ECLI:NL:CRVB:2017:4148
Centrale Raad van Beroep
- Hoger beroep
- Rechtspraak.nl
Niet-ontvankelijkverklaring bezwaar wegens overschrijding wettelijke termijn in sociale zekerheidsrecht
In deze zaak heeft de Centrale Raad van Beroep op 1 december 2017 uitspraak gedaan in hoger beroep tegen een beslissing van de rechtbank Amsterdam. De appellant, woonachtig in Duitsland, had bezwaar gemaakt tegen verschillende besluiten van het Uitvoeringsinstituut werknemersverzekeringen (Uwv) met betrekking tot terugvordering van onverschuldigd betaalde uitkeringen.
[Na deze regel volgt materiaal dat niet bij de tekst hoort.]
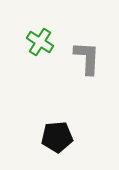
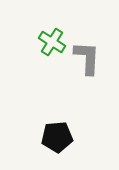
green cross: moved 12 px right
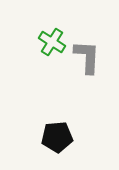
gray L-shape: moved 1 px up
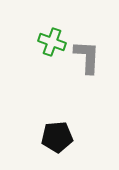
green cross: rotated 12 degrees counterclockwise
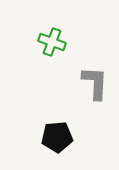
gray L-shape: moved 8 px right, 26 px down
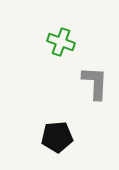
green cross: moved 9 px right
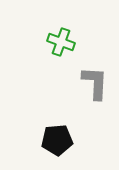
black pentagon: moved 3 px down
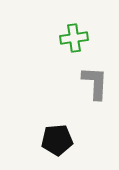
green cross: moved 13 px right, 4 px up; rotated 28 degrees counterclockwise
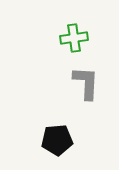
gray L-shape: moved 9 px left
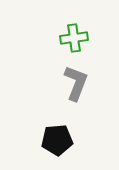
gray L-shape: moved 10 px left; rotated 18 degrees clockwise
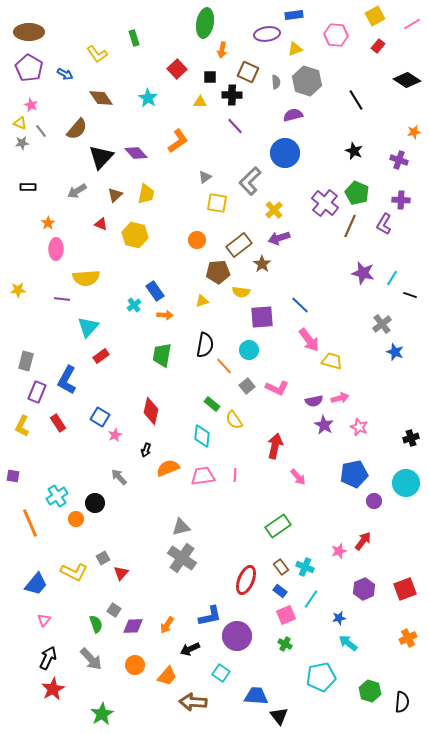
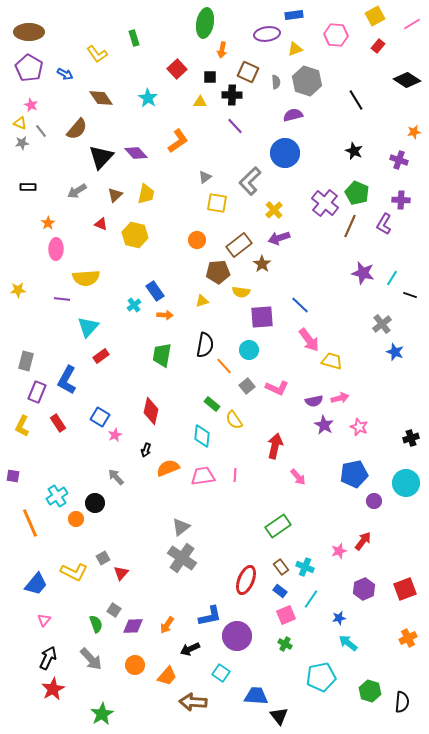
gray arrow at (119, 477): moved 3 px left
gray triangle at (181, 527): rotated 24 degrees counterclockwise
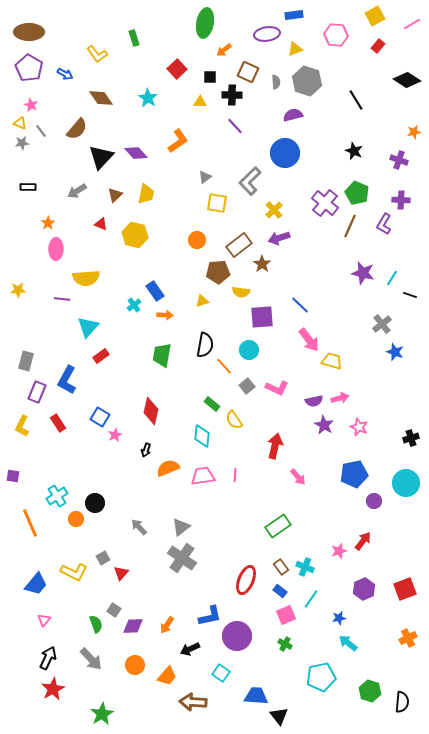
orange arrow at (222, 50): moved 2 px right; rotated 42 degrees clockwise
gray arrow at (116, 477): moved 23 px right, 50 px down
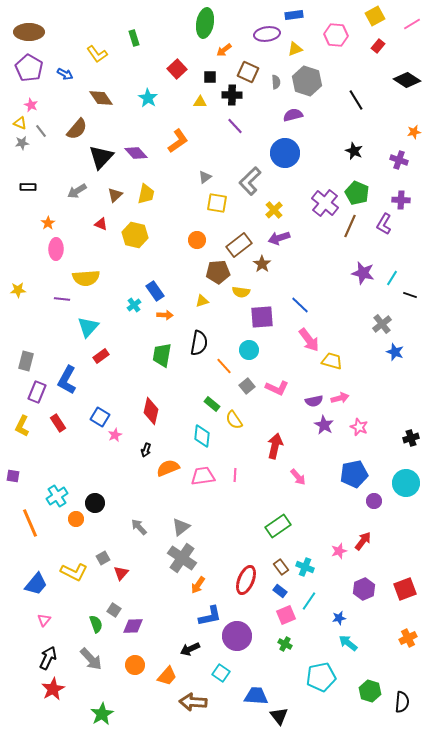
black semicircle at (205, 345): moved 6 px left, 2 px up
cyan line at (311, 599): moved 2 px left, 2 px down
orange arrow at (167, 625): moved 31 px right, 40 px up
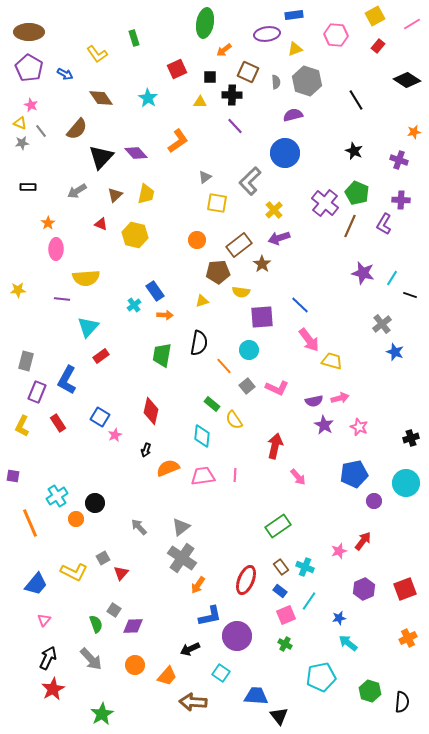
red square at (177, 69): rotated 18 degrees clockwise
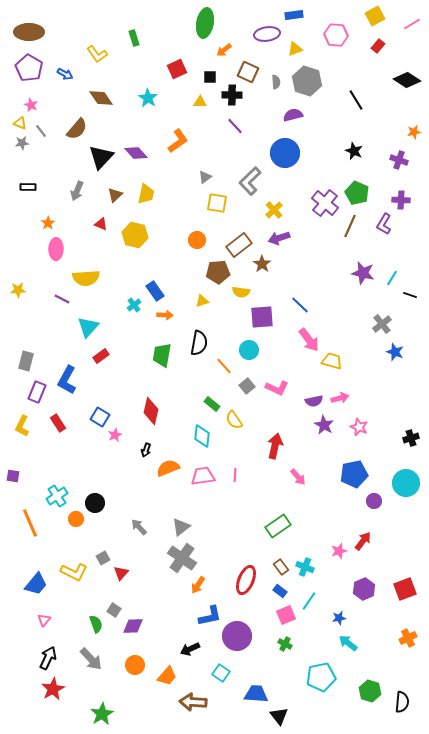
gray arrow at (77, 191): rotated 36 degrees counterclockwise
purple line at (62, 299): rotated 21 degrees clockwise
blue trapezoid at (256, 696): moved 2 px up
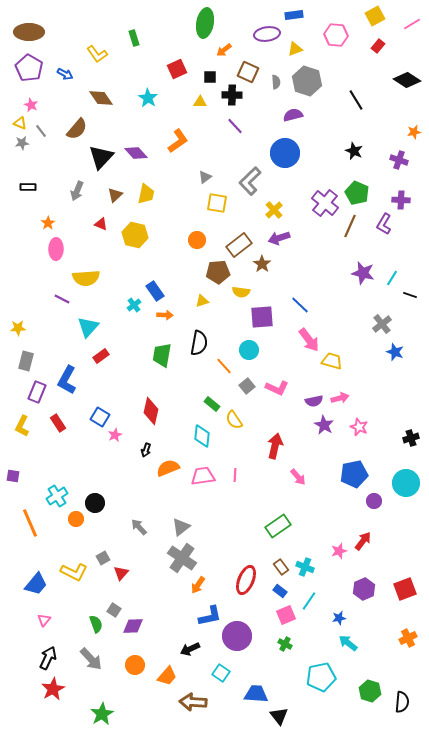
yellow star at (18, 290): moved 38 px down
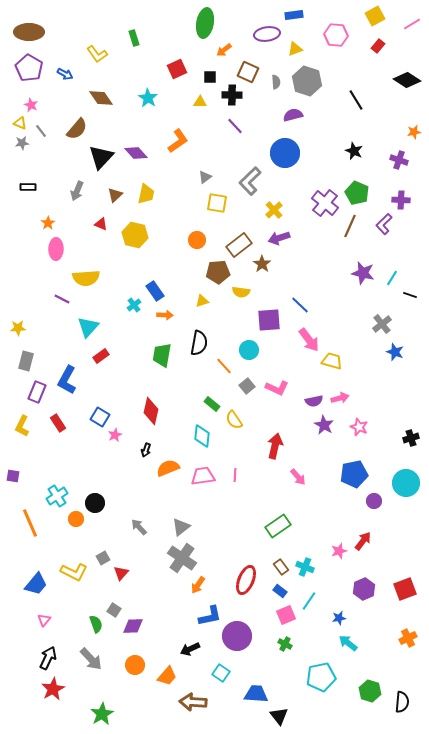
purple L-shape at (384, 224): rotated 15 degrees clockwise
purple square at (262, 317): moved 7 px right, 3 px down
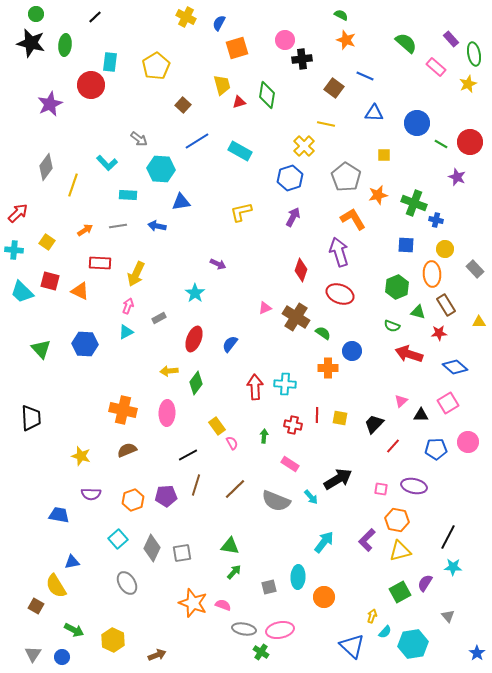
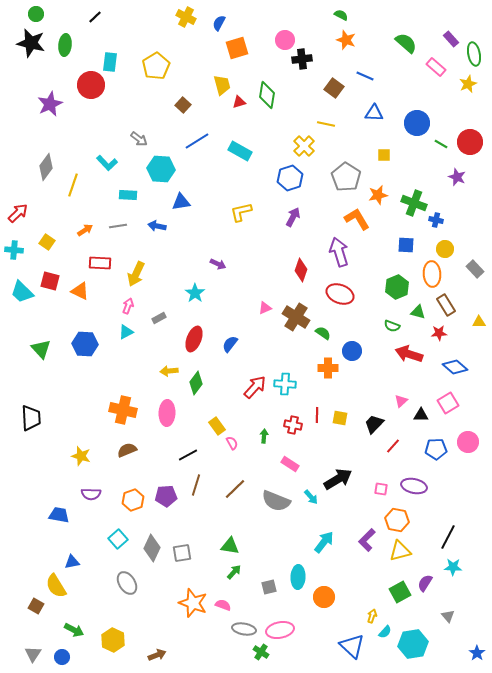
orange L-shape at (353, 219): moved 4 px right
red arrow at (255, 387): rotated 45 degrees clockwise
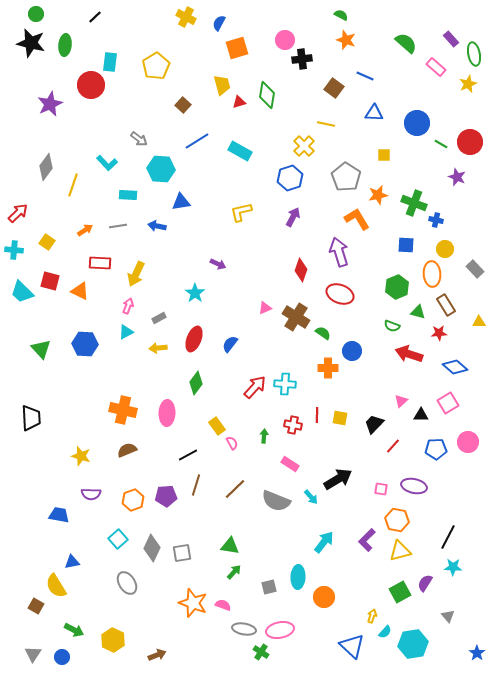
yellow arrow at (169, 371): moved 11 px left, 23 px up
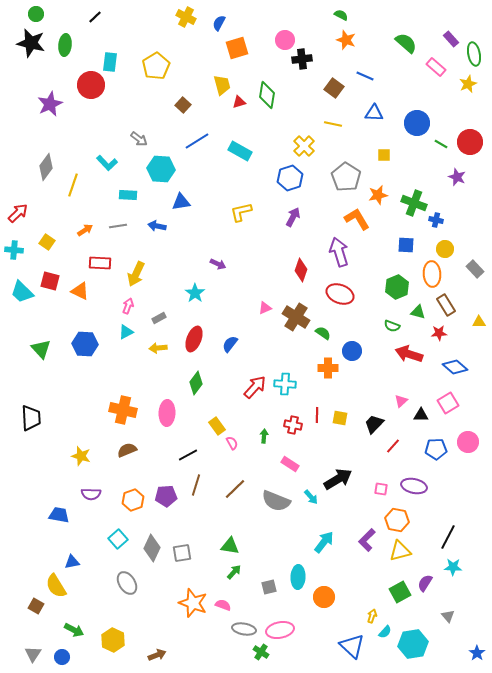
yellow line at (326, 124): moved 7 px right
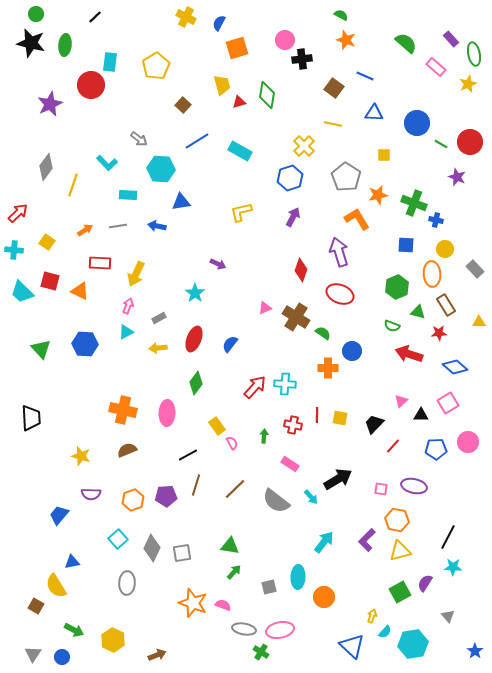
gray semicircle at (276, 501): rotated 16 degrees clockwise
blue trapezoid at (59, 515): rotated 60 degrees counterclockwise
gray ellipse at (127, 583): rotated 35 degrees clockwise
blue star at (477, 653): moved 2 px left, 2 px up
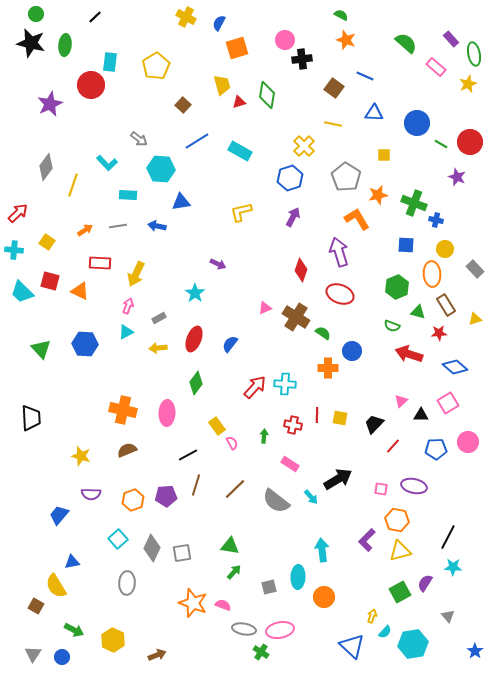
yellow triangle at (479, 322): moved 4 px left, 3 px up; rotated 16 degrees counterclockwise
cyan arrow at (324, 542): moved 2 px left, 8 px down; rotated 45 degrees counterclockwise
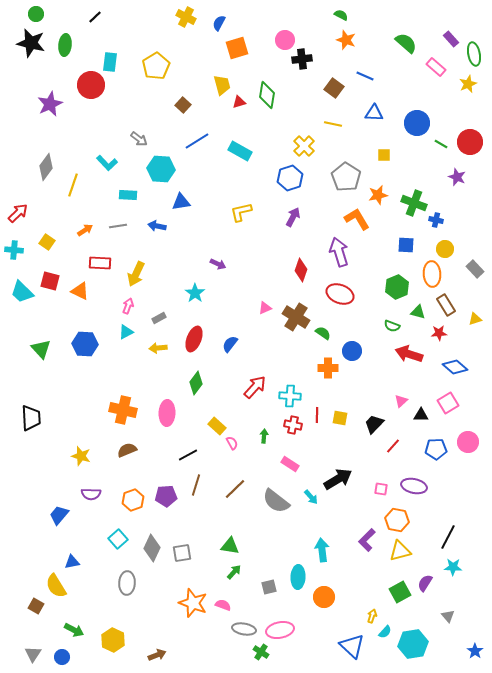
cyan cross at (285, 384): moved 5 px right, 12 px down
yellow rectangle at (217, 426): rotated 12 degrees counterclockwise
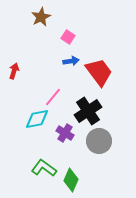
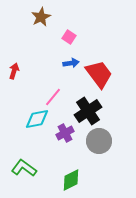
pink square: moved 1 px right
blue arrow: moved 2 px down
red trapezoid: moved 2 px down
purple cross: rotated 30 degrees clockwise
green L-shape: moved 20 px left
green diamond: rotated 40 degrees clockwise
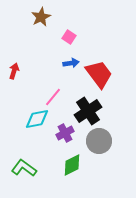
green diamond: moved 1 px right, 15 px up
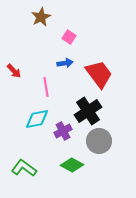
blue arrow: moved 6 px left
red arrow: rotated 119 degrees clockwise
pink line: moved 7 px left, 10 px up; rotated 48 degrees counterclockwise
purple cross: moved 2 px left, 2 px up
green diamond: rotated 55 degrees clockwise
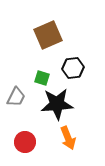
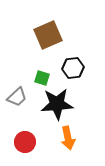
gray trapezoid: moved 1 px right; rotated 20 degrees clockwise
orange arrow: rotated 10 degrees clockwise
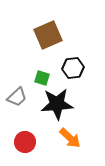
orange arrow: moved 2 px right; rotated 35 degrees counterclockwise
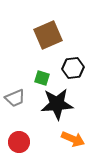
gray trapezoid: moved 2 px left, 1 px down; rotated 20 degrees clockwise
orange arrow: moved 3 px right, 1 px down; rotated 20 degrees counterclockwise
red circle: moved 6 px left
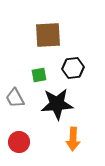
brown square: rotated 20 degrees clockwise
green square: moved 3 px left, 3 px up; rotated 28 degrees counterclockwise
gray trapezoid: rotated 85 degrees clockwise
orange arrow: rotated 70 degrees clockwise
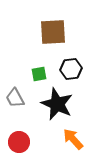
brown square: moved 5 px right, 3 px up
black hexagon: moved 2 px left, 1 px down
green square: moved 1 px up
black star: rotated 28 degrees clockwise
orange arrow: rotated 135 degrees clockwise
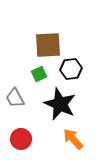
brown square: moved 5 px left, 13 px down
green square: rotated 14 degrees counterclockwise
black star: moved 3 px right
red circle: moved 2 px right, 3 px up
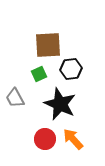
red circle: moved 24 px right
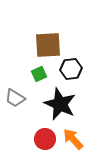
gray trapezoid: rotated 30 degrees counterclockwise
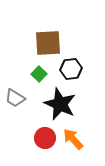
brown square: moved 2 px up
green square: rotated 21 degrees counterclockwise
red circle: moved 1 px up
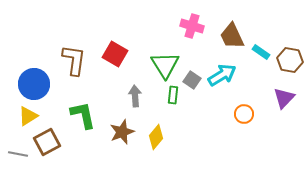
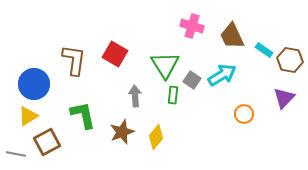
cyan rectangle: moved 3 px right, 2 px up
gray line: moved 2 px left
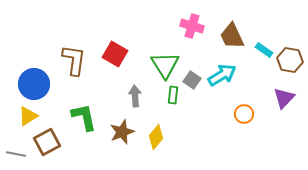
green L-shape: moved 1 px right, 2 px down
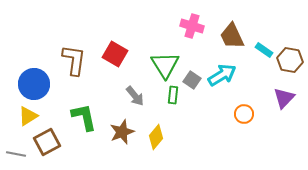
gray arrow: rotated 145 degrees clockwise
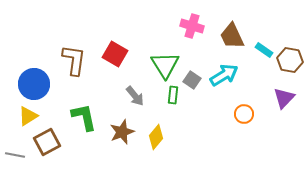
cyan arrow: moved 2 px right
gray line: moved 1 px left, 1 px down
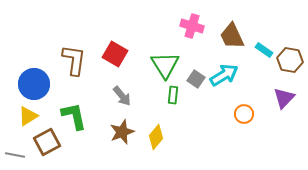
gray square: moved 4 px right, 1 px up
gray arrow: moved 13 px left
green L-shape: moved 10 px left, 1 px up
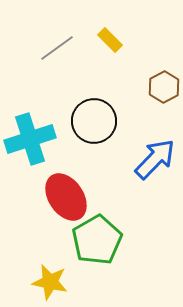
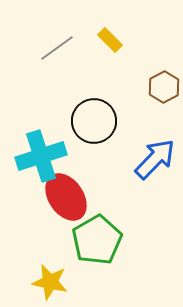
cyan cross: moved 11 px right, 17 px down
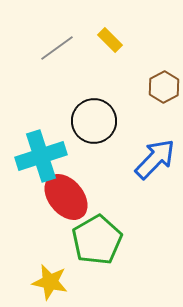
red ellipse: rotated 6 degrees counterclockwise
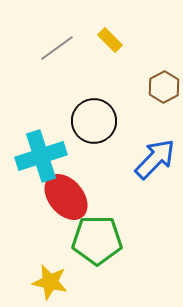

Het Uwv had het bezwaar van de appellant niet-ontvankelijk verklaard wegens overschrijding van de wettelijke termijn voor indiening van bezwaar. De rechtbank had deze beslissing van het Uwv bevestigd.
De appellant stelde dat hij pas eind oktober 2014 op de hoogte was geraakt van de besluiten en dat het Uwv deze niet op de juiste wijze had bekendgemaakt. De Raad oordeelde dat het Uwv het besluit van 9 juli 2002 op de voorgeschreven wijze had verzonden, en dat het niet ophalen van de aangetekende brief voor rekening en risico van de appellant kwam. De Raad bevestigde dat de appellant binnen zes weken na de aanbieding van de brief bezwaar had moeten maken, wat hij niet had gedaan.
De Raad concludeerde dat de rechtbank terecht had geoordeeld dat het Uwv het bezwaar van de appellant terecht niet-ontvankelijk had verklaard. De Raad bevestigde de aangevallen uitspraak en oordeelde dat er geen aanleiding was voor een veroordeling in de proceskosten.